7. iShares MSCI India ETF (BATS:INDA)
5-Year Share Price Performance as of March 27: 44.81%
Next on our list of the best India ETFs is the iShares MSCI India ETF (BATS:INDA), which aims to reflect the performance of the MSCI India Index. It offers exposure to medium and large companies in India and provides targeted access to the stock market of India. The ETF was introduced on February 2, 2012. As of March 26, 2024, the fund holds net assets worth $8.95 billion, with a portfolio comprising 136 stocks. It has an expense ratio of 0.65%.
Infosys Limited (NYSE:INFY) is one of the top holdings of the iShares MSCI India ETF (BATS:INDA). Infosys Limited (NYSE:INFY) offers consulting, outsourcing, technology, and modern digital services in India, as well as globally. The firm is based in Bengaluru, India. On January 11, Infosys Limited (NYSE:INFY) announced a Q3 GAAP EPS of $0.18, in-line with estimates. Its revenue came in at $4.66 billion, falling short of market estimates by $10 million.
As per Insider Monkey’s fourth quarter database, 22 hedge funds were bullish on Infosys Limited (NYSE:INFY), up from 19 funds in the preceding quarter. Ken Fisher’s Fisher Asset Management held the largest position in the company, with 15.3 million shares valued at $281.2 million.
6. First Trust India NIFTY 50 Equal Weight ETF (NASDAQ:NFTY)
5-Year Share Price Performance as of March 27: 48.95%
The First Trust India NIFTY 50 Equal Weight ETF (NASDAQ:NFTY), previously known as the First Trust Taiwan AlphaDEX Fund, aims to match the performance of the NIFTY 50 Equal Weight Index. The ETF typically invests a minimum of 90% of its assets in the common stocks that make up the Index. It was launched on February 14, 2012, and as of March 26, 2024, the ETF has net assets amounting to $187.13 million, with its portfolio comprising 50 stocks.

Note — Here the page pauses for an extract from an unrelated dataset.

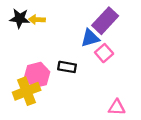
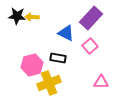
blue triangle: (90, 38) -> (66, 33), moved, turned 42
yellow cross: (27, 91) -> (49, 83), moved
pink triangle: (117, 107) -> (101, 82), moved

Its expense ratio is 0.80% as of May 1, 2023.
Bajaj Auto Limited (NSE:BAJAJ-AUTO) is the top holding of the First Trust India NIFTY 50 Equal Weight ETF (NASDAQ:NFTY). Bajaj Auto Limited (NSE:BAJAJ-AUTO) designs, produces, and distributes vehicles in India. Its operations are divided into Automotive, Investments, and Other segments. The company was established in 1945 and is headquartered in Pune, India.
Like Infosys Limited (NYSE:INFY), HDFC Bank Limited (NYSE:HDB), and ICICI Bank Limited (NYSE:IBN), Bajaj Auto Limited (NSE:BAJAJ-AUTO) is one of the best India stocks.